__Work order__.
When a line in the material contains the word "Provincia", copy it.
- - -
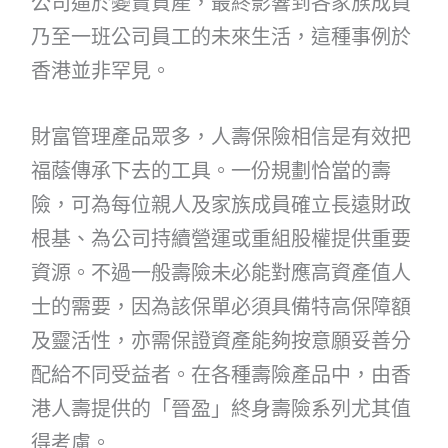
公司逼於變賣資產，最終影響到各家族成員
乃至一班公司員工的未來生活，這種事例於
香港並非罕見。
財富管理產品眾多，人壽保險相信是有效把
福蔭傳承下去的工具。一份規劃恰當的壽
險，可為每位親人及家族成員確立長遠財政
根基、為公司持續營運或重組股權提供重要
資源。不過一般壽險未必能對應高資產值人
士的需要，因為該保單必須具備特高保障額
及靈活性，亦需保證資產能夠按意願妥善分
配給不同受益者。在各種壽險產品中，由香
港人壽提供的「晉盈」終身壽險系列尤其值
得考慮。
- - -
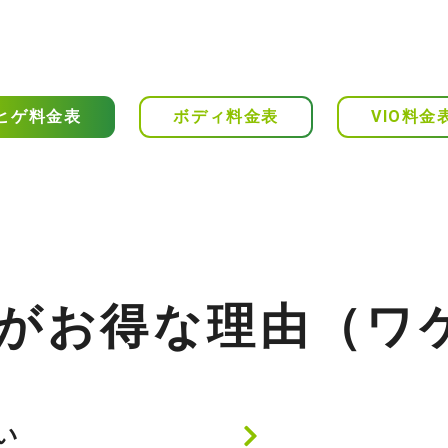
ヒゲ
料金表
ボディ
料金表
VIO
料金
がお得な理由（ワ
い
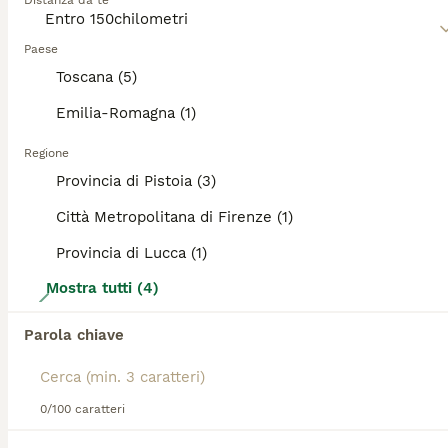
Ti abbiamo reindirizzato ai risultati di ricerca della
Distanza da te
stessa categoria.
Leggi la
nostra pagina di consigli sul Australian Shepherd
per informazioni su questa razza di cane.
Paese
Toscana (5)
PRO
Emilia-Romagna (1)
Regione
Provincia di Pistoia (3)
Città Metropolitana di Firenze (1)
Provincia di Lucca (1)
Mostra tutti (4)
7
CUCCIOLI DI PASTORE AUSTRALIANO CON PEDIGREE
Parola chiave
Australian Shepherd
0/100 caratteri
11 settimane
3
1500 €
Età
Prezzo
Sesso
- - -
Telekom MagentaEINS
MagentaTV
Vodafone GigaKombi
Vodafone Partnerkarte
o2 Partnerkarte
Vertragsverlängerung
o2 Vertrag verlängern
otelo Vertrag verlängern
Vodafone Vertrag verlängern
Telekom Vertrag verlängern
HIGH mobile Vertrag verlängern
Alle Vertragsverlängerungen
- - -
__Your response__.
Provincia di Pistoia (3)
Provincia di Lucca (1)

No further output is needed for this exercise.